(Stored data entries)
◇ ◇ ◇ ◇ ◇

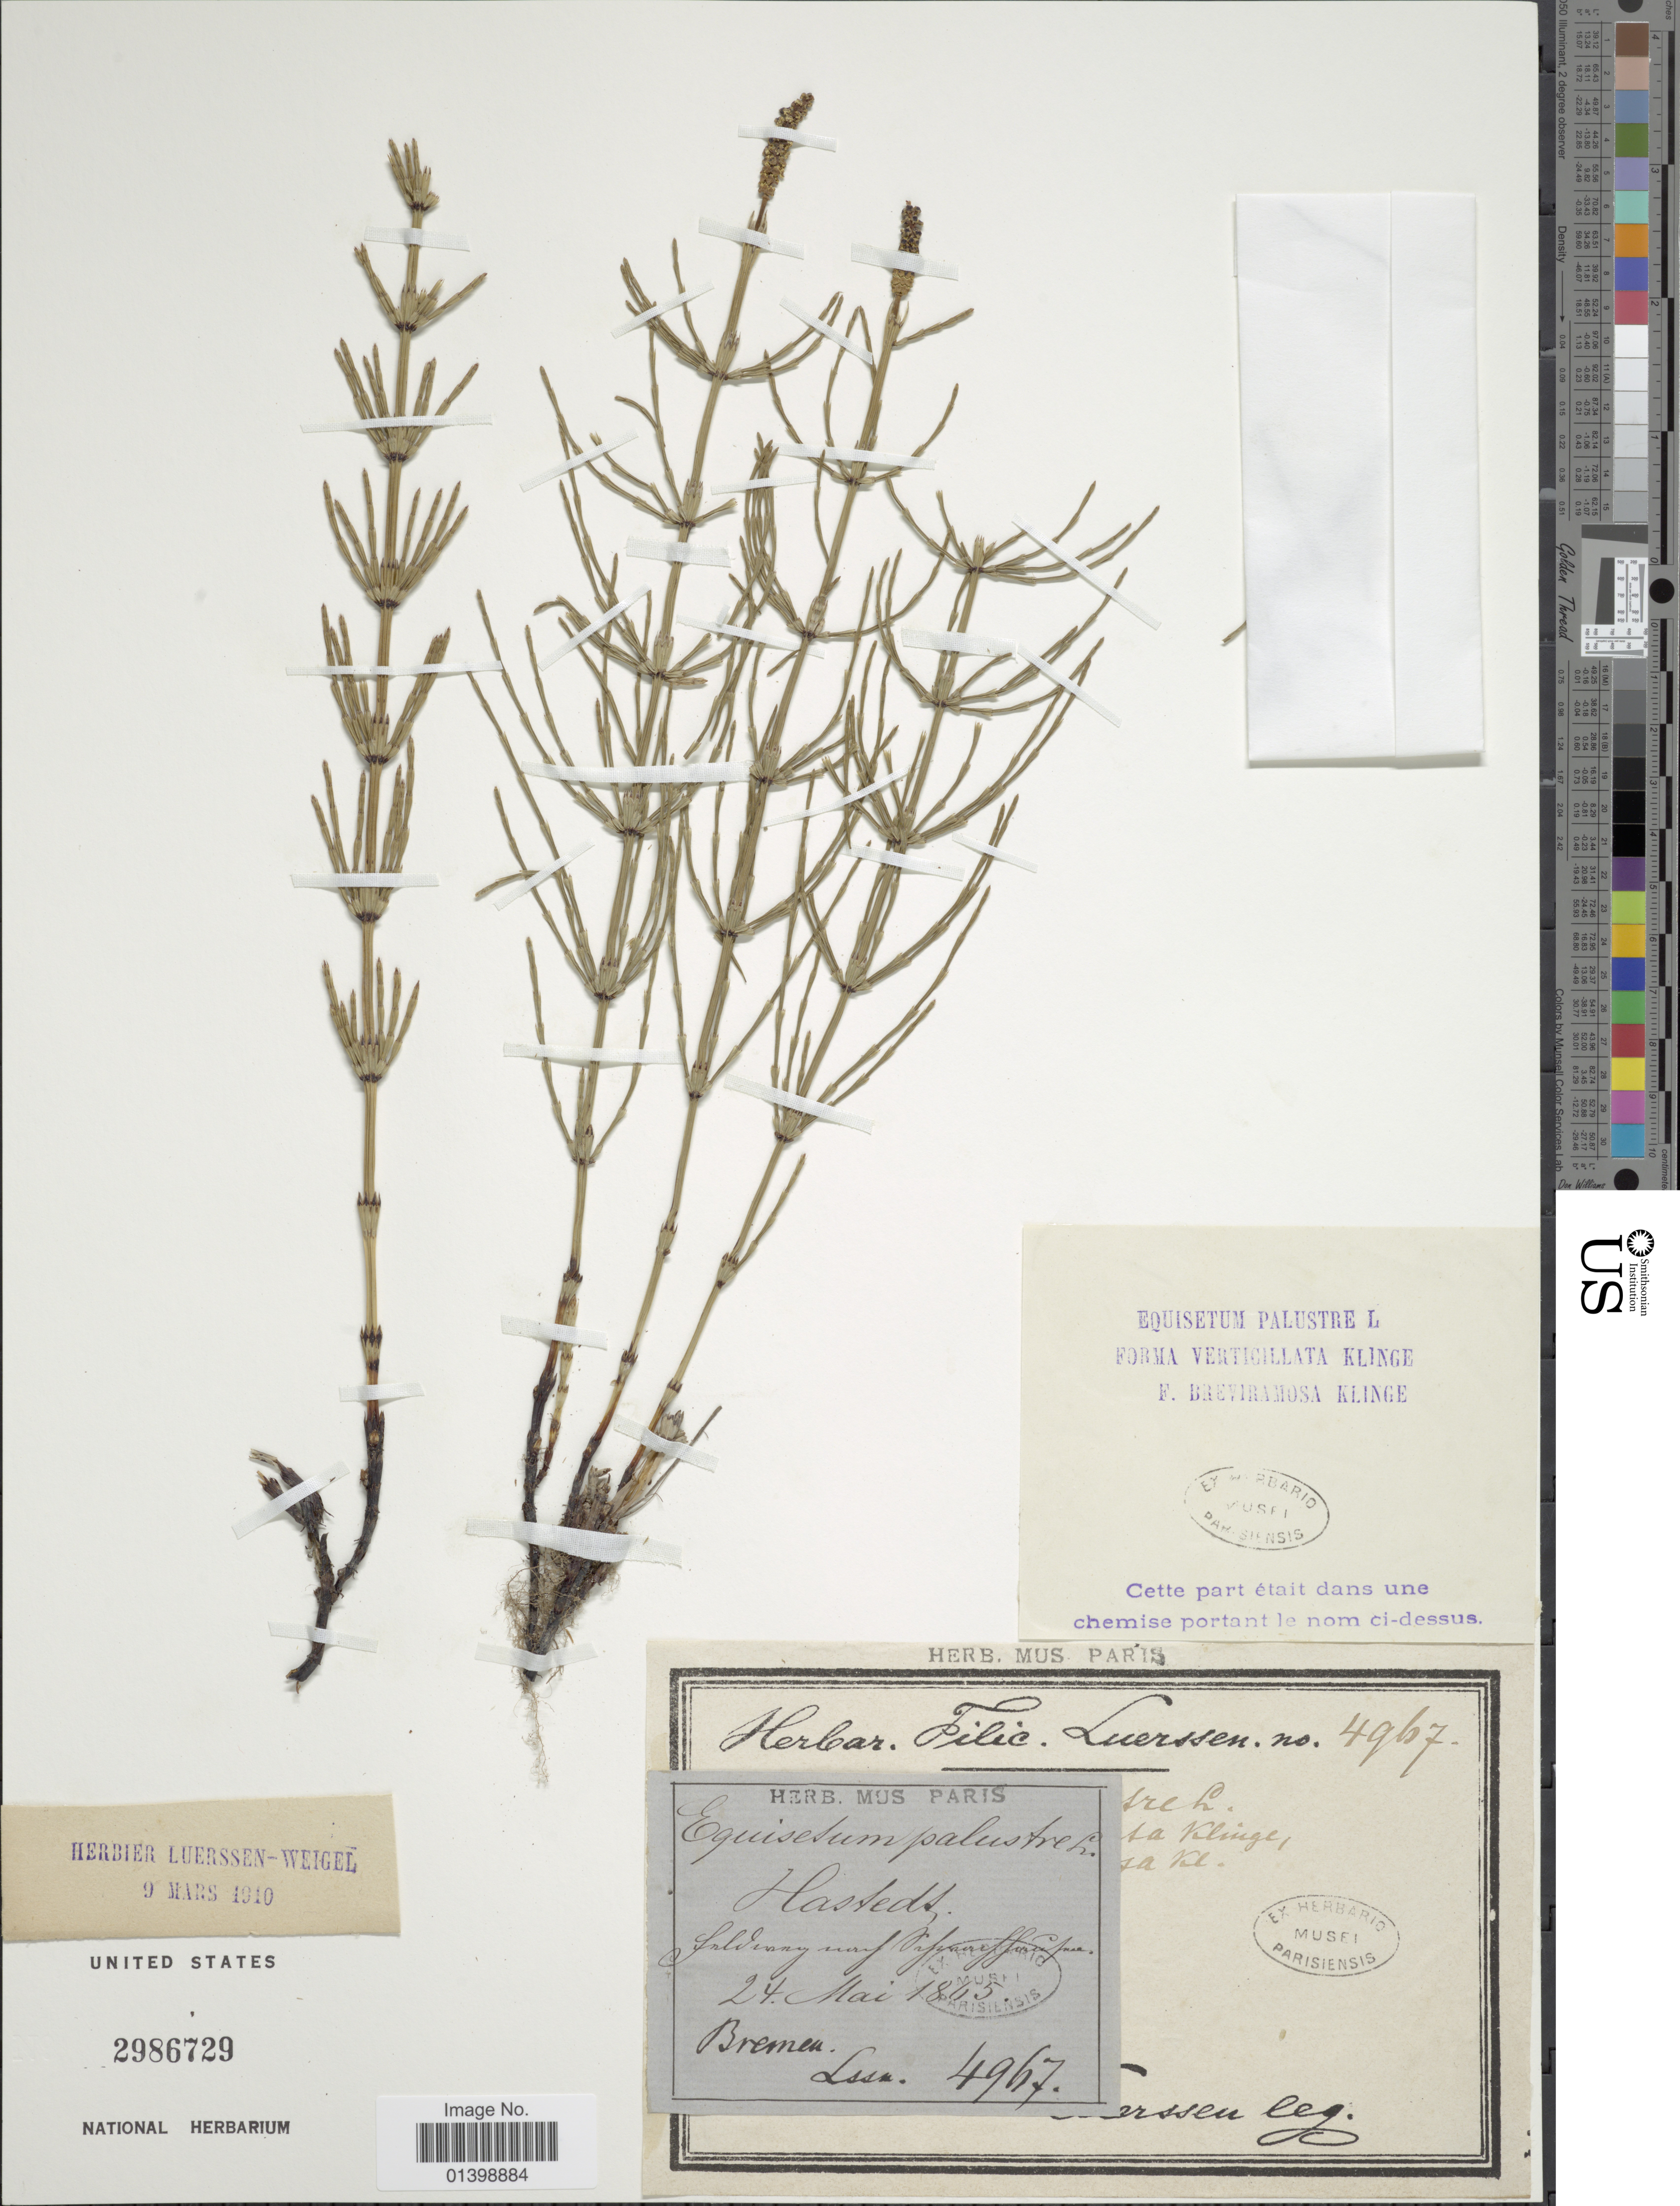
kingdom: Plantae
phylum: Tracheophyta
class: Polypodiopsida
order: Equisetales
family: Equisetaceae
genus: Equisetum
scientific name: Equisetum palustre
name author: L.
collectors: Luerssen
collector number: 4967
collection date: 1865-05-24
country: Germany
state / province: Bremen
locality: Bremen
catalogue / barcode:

◇ ◇ ◇ ◇ ◇

[Set exercise] Turn every line of the items into a Markdown table with the columns "Row" and "Text", numbering the rows and skipping any blank lines. Leave the pictures out.

[Correct response]
| Row | Text |
|---|---|
| 1 | kingdom: Plantae |
| 2 | phylum: Tracheophyta |
| 3 | class: Polypodiopsida |
| 4 | order: Equisetales |
| 5 | family: Equisetaceae |
| 6 | genus: Equisetum |
| 7 | scientific name: Equisetum palustre |
| 8 | name author: L. |
| 9 | collectors: Luerssen |
| 10 | collector number: 4967 |
| 11 | collection date: 1865-05-24 |
| 12 | country: Germany |
| 13 | state / province: Bremen |
| 14 | locality: Bremen |
| 15 | catalogue / barcode: |